Les suivants a ne pas passer a la caisse devrait etre le conseil d'administration qui n'a visiblement pas bien administre, puis la direction qui se fait payer plus car ils ont plus de responsabilites disent-ils, c'est le moment de le prouver, apres ca on peut evidemment demander aux cadres, mais ca devrait aller en diminuant au fur et a mesure que les responsabilites diminuent.

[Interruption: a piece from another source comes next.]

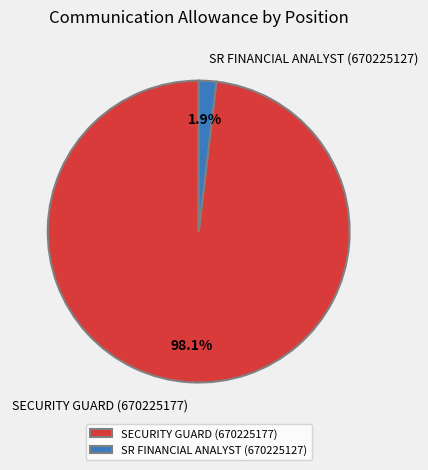

Combined, what portion of the pie is SECURITY GUARD (670225177) and SR FINANCIAL ANALYST (670225127)?

100.0%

Des qu'on s'attaque aux salaries (cadres) on devrait offrir des horraires alleges, et si on s'attaque a des salaries au bas de l'echelle, la mesure devrait etre limitee dans le temps par contrat, une diminutions horraire correspondante donnee, comme ca ils peuvent eventuellement trouver un petit boulot a cote pour compenser, puisqu'en principe on n'appartient pas a son employeur.

Portrait de BILOU

De BILOU

08H30 | 26/05/2009 | Permalien

Accepter de baisser son salaire siginifie l'attachement du salarié vis-à-vis de sa boîte. Cette conscience d'appartenance à une entité n'est, malheureusement, pas partagée par le haut encadrement par exemple à Continental.
Il faut que cela soit du gagnant-gagnant pour être viable et que TOUS soit concernés. En l'espèce, ce sont toujours les « petits » qui sont sollicités dans les mauvais moments et sont rarement récompensés pour les sacrifices consentis.
Il faut clairement préciser les limites et la durée de cette baisse car dès que la société va mieux, il arrive des « oublis » ou des retards dans le retour à la « normale ». De plus, si les salaires peuvent être baissés en cas de cap difficile, leur hausse devrait être plus aisé dans les situations plus prospères, or, ce n'est pas vraiment le cas.